Selected extract:
Discord Voice Translator V2

A comprehensive microservices-based Discord bot that captures voice, transcribes, translates, and posts formatted messages to text channels. Built with GPU acceleration and multi-language support.

🎯 Features

  • Real-time Voice Capture: Records Discord voice channel audio
  • GPU-Accelerated Transcription: Uses NVIDIA RTX 4000 with faster-whisper
  • Multi-Language Translation: Local NLLB models + Google Translate fallback
  • Smart Language Logic: Always shows English, German, and Korean translations
  • Professional Discord Messages: Formatted with speaker info, duration, and timestamps
  • Microservices Architecture: Scalable, maintainable, containerized services
  • Comprehensive Monitoring: Health checks, logging, and web dashboard

🏗️ Architecture

Services Overview

Discord Voice → [Recorder] → Raw PCM → [Audio Processor] → WAV 
    ↓
[Whisper Service] → Transcription → [Translator] → Multi-language
    ↓
[Transcriber] → Discord Message → [Dashboard] → Monitoring

Core Services

  1. Recorder: Discord bot that captures voice channel audio
  2. Audio Processor: Converts PCM to optimized WAV files
  3. Whisper Service: GPU-accelerated speech-to-text transcription
  4. Translator: Local NLLB + Google Translate multi-language translation
  5. Transcriber: Workflow orchestrator and Discord message formatter
  6. Dashboard: Web interface for monitoring and management

Infrastructure

  • PostgreSQL: Primary database for all structured data
  • Redis: Message queue and caching layer
  • Nginx: Reverse proxy for web services
  • Docker Compose: Container orchestration with GPU support

🚀 Quick Start

Prerequisites

  • Docker and Docker Compose
  • NVIDIA GPU with Docker runtime support
  • Discord Bot Token
  • Google Translate API Key (optional, for premium translations)

1. Clone Repository

git clone <your-repo-url>
cd discord-voice-translator-v2

2. Configure Environment

cp .env.example .env
# Edit .env with your configuration

3. Required Environment Variables

# Discord Bot Configuration
DISCORD_TOKEN=your_discord_bot_token_here
CLIENT_ID=your_bot_client_id_here
GUILD_ID=your_guild_id_here

# Database Configuration
POSTGRES_PASSWORD=your_secure_postgres_password
POSTGRES_URL=postgresql://postgres:your_secure_postgres_password@postgres:5432/voice_translator

# Translation APIs (optional)

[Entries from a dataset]
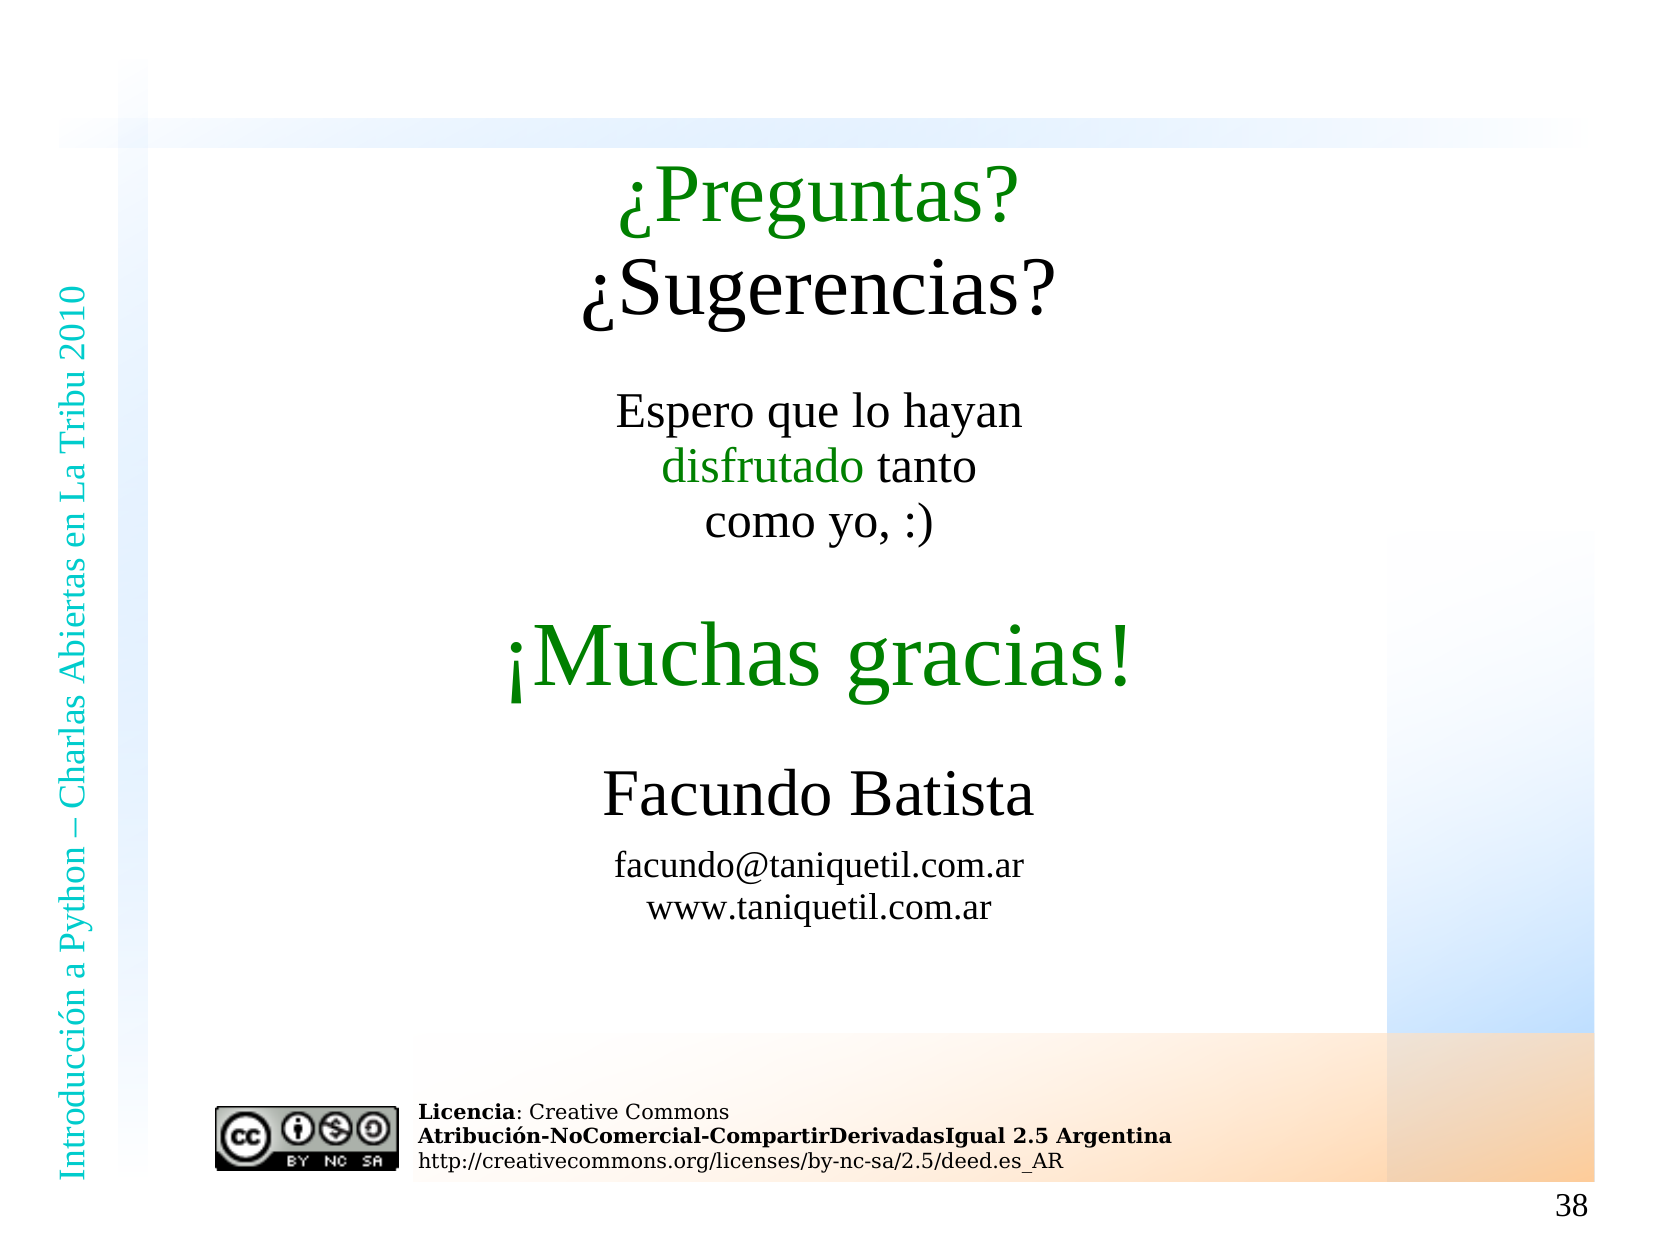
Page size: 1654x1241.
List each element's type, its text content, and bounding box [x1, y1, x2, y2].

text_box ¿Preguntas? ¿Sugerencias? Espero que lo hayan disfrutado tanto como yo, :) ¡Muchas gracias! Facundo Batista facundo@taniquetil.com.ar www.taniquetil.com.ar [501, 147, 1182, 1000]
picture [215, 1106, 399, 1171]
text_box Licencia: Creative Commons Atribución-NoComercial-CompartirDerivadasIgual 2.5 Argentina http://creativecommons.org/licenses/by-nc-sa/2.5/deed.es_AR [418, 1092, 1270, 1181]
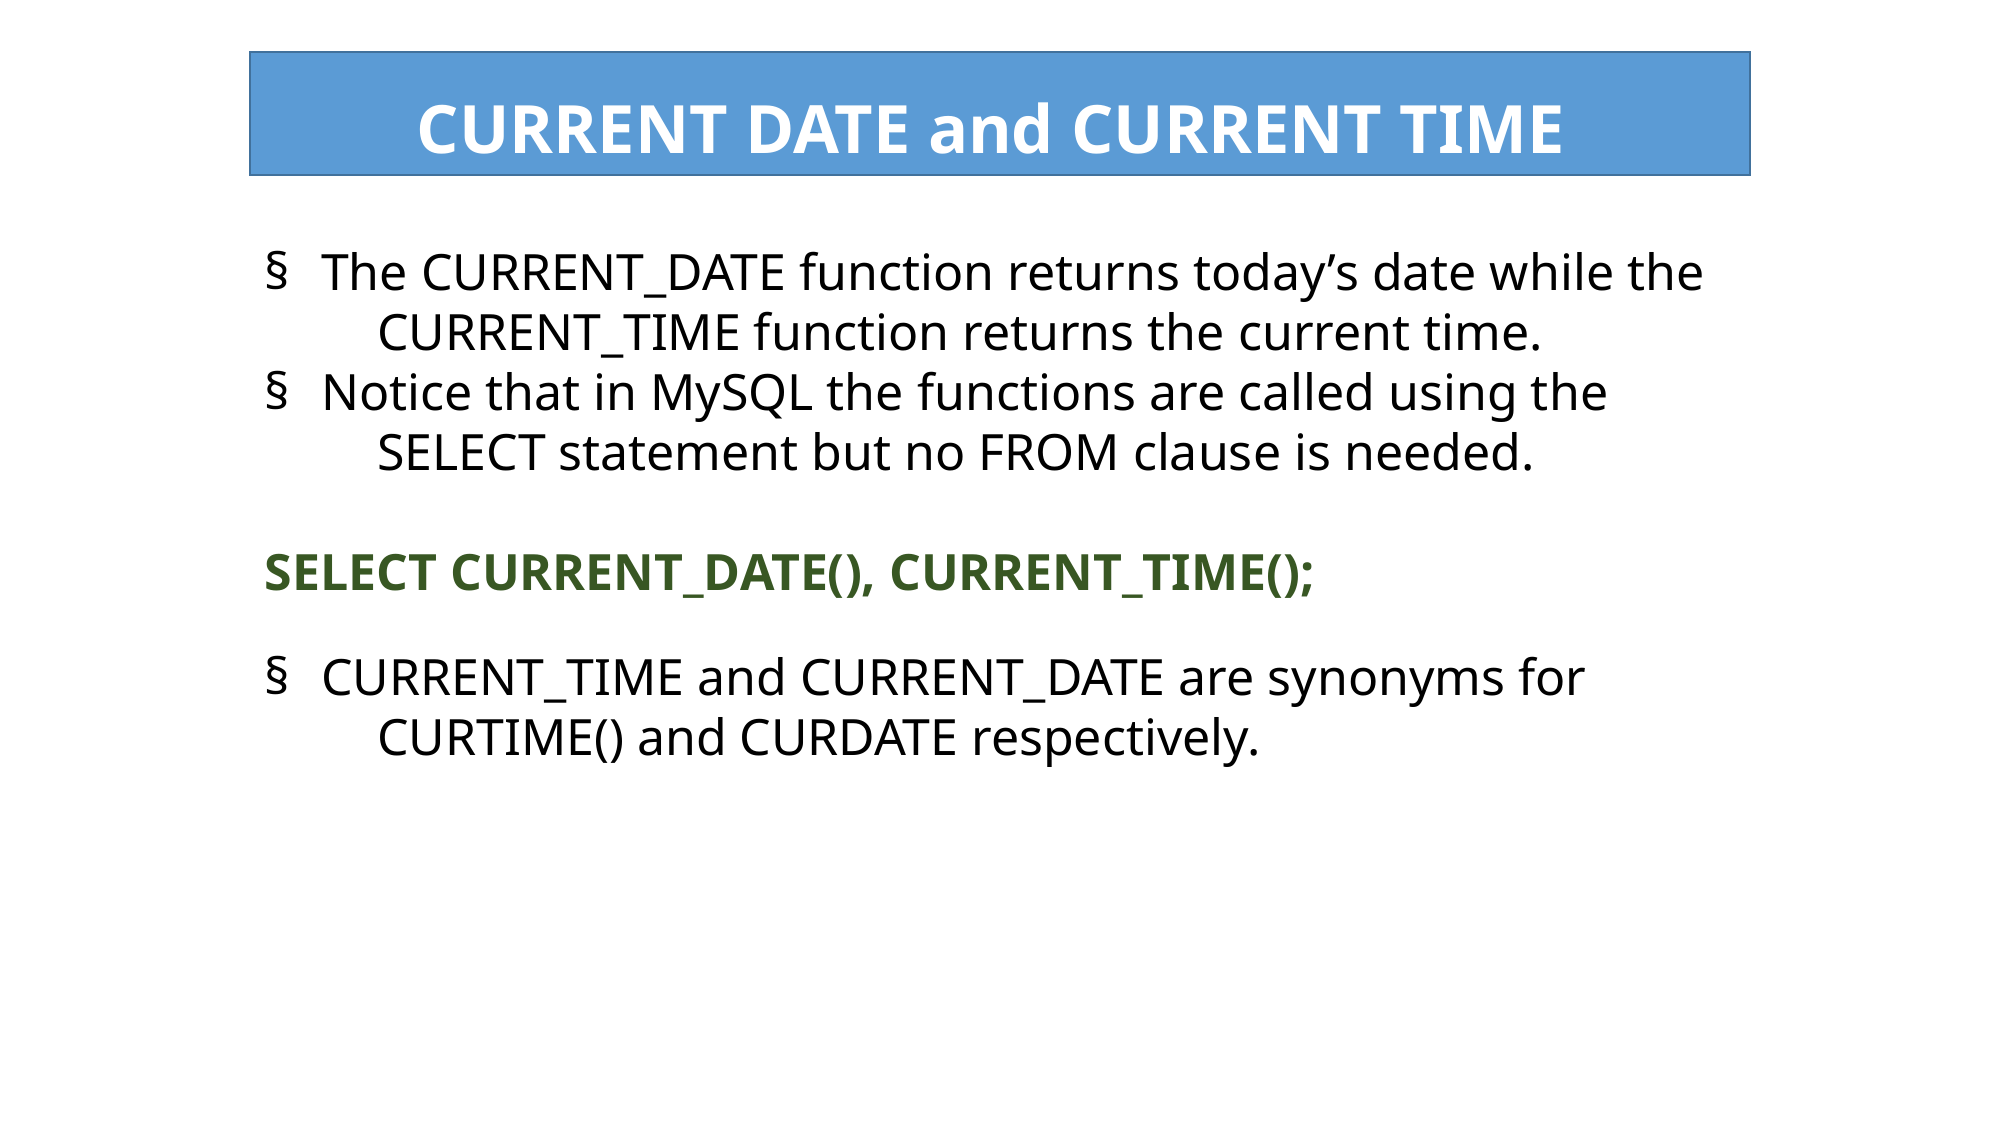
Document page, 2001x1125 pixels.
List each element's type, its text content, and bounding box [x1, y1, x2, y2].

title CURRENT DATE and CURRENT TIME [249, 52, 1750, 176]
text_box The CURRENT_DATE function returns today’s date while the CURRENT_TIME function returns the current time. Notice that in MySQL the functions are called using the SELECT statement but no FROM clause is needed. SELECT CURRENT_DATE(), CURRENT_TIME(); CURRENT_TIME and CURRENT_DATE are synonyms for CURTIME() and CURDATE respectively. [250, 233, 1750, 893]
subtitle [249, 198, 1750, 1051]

Task brief: Please reproduce the stretch of the Discord voice translator text above from "# Database Configuration" through "Translation APIs (optional)", replacing "Database Configuration" with "Database Settings".

Output of the exercise:
# Database Settings
POSTGRES_PASSWORD=your_secure_postgres_password
POSTGRES_URL=postgresql://postgres:your_secure_postgres_password@postgres:5432/voice_translator

# Translation APIs (optional)